**GOAL OF THE EXERCISE**
Please reproduce every line of the records below without any changes.

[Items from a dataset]

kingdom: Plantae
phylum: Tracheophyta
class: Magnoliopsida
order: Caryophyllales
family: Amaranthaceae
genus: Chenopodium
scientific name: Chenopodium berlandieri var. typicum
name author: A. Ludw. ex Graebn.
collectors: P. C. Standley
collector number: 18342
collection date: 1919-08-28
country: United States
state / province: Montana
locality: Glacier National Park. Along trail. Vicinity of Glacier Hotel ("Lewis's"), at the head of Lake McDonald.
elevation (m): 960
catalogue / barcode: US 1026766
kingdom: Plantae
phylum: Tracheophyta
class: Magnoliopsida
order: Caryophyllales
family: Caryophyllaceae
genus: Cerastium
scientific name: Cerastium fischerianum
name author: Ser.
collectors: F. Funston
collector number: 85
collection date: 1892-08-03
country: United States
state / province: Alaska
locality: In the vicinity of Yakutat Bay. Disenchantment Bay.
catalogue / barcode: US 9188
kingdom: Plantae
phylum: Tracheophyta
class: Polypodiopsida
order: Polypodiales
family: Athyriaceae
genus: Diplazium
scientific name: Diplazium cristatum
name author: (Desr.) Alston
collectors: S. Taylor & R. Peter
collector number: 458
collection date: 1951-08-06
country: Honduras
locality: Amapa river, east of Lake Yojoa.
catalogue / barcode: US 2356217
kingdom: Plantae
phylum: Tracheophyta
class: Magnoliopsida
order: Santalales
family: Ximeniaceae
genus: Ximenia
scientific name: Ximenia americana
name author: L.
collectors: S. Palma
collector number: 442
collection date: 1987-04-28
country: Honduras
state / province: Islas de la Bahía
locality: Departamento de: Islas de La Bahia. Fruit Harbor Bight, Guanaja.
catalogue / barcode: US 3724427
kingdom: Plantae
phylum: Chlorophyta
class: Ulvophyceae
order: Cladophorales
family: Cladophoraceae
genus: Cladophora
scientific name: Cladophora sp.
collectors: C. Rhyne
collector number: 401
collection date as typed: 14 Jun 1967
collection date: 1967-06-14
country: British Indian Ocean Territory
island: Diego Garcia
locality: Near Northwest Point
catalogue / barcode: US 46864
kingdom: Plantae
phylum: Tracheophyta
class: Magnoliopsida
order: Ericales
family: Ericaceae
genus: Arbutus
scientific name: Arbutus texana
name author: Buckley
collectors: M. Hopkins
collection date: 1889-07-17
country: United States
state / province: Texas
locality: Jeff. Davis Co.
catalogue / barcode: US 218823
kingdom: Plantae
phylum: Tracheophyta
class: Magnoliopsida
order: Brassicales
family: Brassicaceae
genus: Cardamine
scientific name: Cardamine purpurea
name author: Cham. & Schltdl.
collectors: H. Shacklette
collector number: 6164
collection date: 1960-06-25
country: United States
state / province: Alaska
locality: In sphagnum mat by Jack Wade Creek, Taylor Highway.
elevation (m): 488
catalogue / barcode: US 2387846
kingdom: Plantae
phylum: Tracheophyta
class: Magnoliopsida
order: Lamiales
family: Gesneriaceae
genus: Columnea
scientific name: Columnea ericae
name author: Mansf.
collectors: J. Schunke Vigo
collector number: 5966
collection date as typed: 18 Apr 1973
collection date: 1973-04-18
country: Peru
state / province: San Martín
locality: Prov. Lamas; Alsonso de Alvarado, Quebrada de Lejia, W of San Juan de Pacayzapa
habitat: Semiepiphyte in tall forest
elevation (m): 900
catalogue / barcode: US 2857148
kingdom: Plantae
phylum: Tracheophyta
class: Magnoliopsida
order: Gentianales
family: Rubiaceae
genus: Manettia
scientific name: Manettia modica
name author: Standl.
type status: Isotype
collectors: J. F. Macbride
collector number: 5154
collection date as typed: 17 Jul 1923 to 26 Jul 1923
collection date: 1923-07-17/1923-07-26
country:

**WRITTEN REPLY**
kingdom: Plantae
phylum: Tracheophyta
class: Magnoliopsida
order: Caryophyllales
family: Amaranthaceae
genus: Chenopodium
scientific name: Chenopodium berlandieri var. typicum
name author: A. Ludw. ex Graebn.
collectors: P. C. Standley
collector number: 18342
collection date: 1919-08-28
country: United States
state / province: Montana
locality: Glacier National Park. Along trail. Vicinity of Glacier Hotel ("Lewis's"), at the head of Lake McDonald.
elevation (m): 960
catalogue / barcode: US 1026766
kingdom: Plantae
phylum: Tracheophyta
class: Magnoliopsida
order: Caryophyllales
family: Caryophyllaceae
genus: Cerastium
scientific name: Cerastium fischerianum
name author: Ser.
collectors: F. Funston
collector number: 85
collection date: 1892-08-03
country: United States
state / province: Alaska
locality: In the vicinity of Yakutat Bay. Disenchantment Bay.
catalogue / barcode: US 9188
kingdom: Plantae
phylum: Tracheophyta
class: Polypodiopsida
order: Polypodiales
family: Athyriaceae
genus: Diplazium
scientific name: Diplazium cristatum
name author: (Desr.) Alston
collectors: S. Taylor & R. Peter
collector number: 458
collection date: 1951-08-06
country: Honduras
locality: Amapa river, east of Lake Yojoa.
catalogue / barcode: US 2356217
kingdom: Plantae
phylum: Tracheophyta
class: Magnoliopsida
order: Santalales
family: Ximeniaceae
genus: Ximenia
scientific name: Ximenia americana
name author: L.
collectors: S. Palma
collector number: 442
collection date: 1987-04-28
country: Honduras
state / province: Islas de la Bahía
locality: Departamento de: Islas de La Bahia. Fruit Harbor Bight, Guanaja.
catalogue / barcode: US 3724427
kingdom: Plantae
phylum: Chlorophyta
class: Ulvophyceae
order: Cladophorales
family: Cladophoraceae
genus: Cladophora
scientific name: Cladophora sp.
collectors: C. Rhyne
collector number: 401
collection date as typed: 14 Jun 1967
collection date: 1967-06-14
country: British Indian Ocean Territory
island: Diego Garcia
locality: Near Northwest Point
catalogue / barcode: US 46864
kingdom: Plantae
phylum: Tracheophyta
class: Magnoliopsida
order: Ericales
family: Ericaceae
genus: Arbutus
scientific name: Arbutus texana
name author: Buckley
collectors: M. Hopkins
collection date: 1889-07-17
country: United States
state / province: Texas
locality: Jeff. Davis Co.
catalogue / barcode: US 218823
kingdom: Plantae
phylum: Tracheophyta
class: Magnoliopsida
order: Brassicales
family: Brassicaceae
genus: Cardamine
scientific name: Cardamine purpurea
name author: Cham. & Schltdl.
collectors: H. Shacklette
collector number: 6164
collection date: 1960-06-25
country: United States
state / province: Alaska
locality: In sphagnum mat by Jack Wade Creek, Taylor Highway.
elevation (m): 488
catalogue / barcode: US 2387846
kingdom: Plantae
phylum: Tracheophyta
class: Magnoliopsida
order: Lamiales
family: Gesneriaceae
genus: Columnea
scientific name: Columnea ericae
name author: Mansf.
collectors: J. Schunke Vigo
collector number: 5966
collection date as typed: 18 Apr 1973
collection date: 1973-04-18
country: Peru
state / province: San Martín
locality: Prov. Lamas; Alsonso de Alvarado, Quebrada de Lejia, W of San Juan de Pacayzapa
habitat: Semiepiphyte in tall forest
elevation (m): 900
catalogue / barcode: US 2857148
kingdom: Plantae
phylum: Tracheophyta
class: Magnoliopsida
order: Gentianales
family: Rubiaceae
genus: Manettia
scientific name: Manettia modica
name author: Standl.
type status: Isotype
collectors: J. F. Macbride
collector number: 5154
collection date as typed: 17 Jul 1923 to 26 Jul 1923
collection date: 1923-07-17/1923-07-26
country:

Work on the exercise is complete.